# Terrarium Moss



## Jaap (26 Mar 2013)

Hello,

I would like to create a small vase terrarium.

1. What kinds of moss are best for such a project?
2. When I get a pot of moss, is there a good way to use it to grow more from that pot so as to have more disposable moss?

Thanks


----------



## Balik1 (26 Mar 2013)

Ok these might help you 

Spike moss
Kyoto moss 
Epiweb moss mix ( check epiweb on google search 
Java moss ( most be pretty humid with decent air circulation  ) 
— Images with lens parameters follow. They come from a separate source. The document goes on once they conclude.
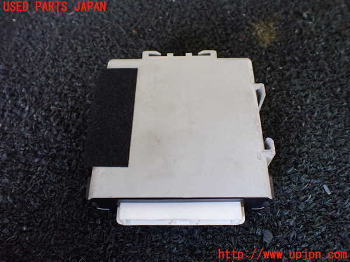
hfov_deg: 60.0
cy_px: 131
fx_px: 303
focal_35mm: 30
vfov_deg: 46.8
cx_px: 175
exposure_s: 1/125
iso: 500
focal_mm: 5.4
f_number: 2.3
Also check out dendroboard forum on google they have lots of good advice 

Hope this helps


----------



## Jaap (26 Mar 2013)

Where can I get these mosses from?

How can I plant them/use them so as they spread and increase?


----------



## Balik1 (26 Mar 2013)

Pretty sure you can find online retailers just search on google  

Kyoto moss you get on eBay 

But best place is  a site called dartfrog  uk 
You can purchase all the above from there 
They	Specialise in terrariums

Hope this helps


----------



## Aron_Dip (26 Mar 2013)

Hi guys i found a pretty cool journal from a guy on the dendroboard Fourm if you find it on there he has a plant list for this Slice of Jungle
Slice of Jungle | UK Aquatic Plant Society

Cheers


----------



## Balik1 (26 Mar 2013)

i would recommend everyone here to check this guys work a true legend

Flickr: Mikaels orchids' Photostream

enjoy


----------



## Balik1 (26 Mar 2013)

great photography and so much inspiration


----------



## Jaap (29 Mar 2013)

What do they use in these creations? http://www.twigterrariums.com


----------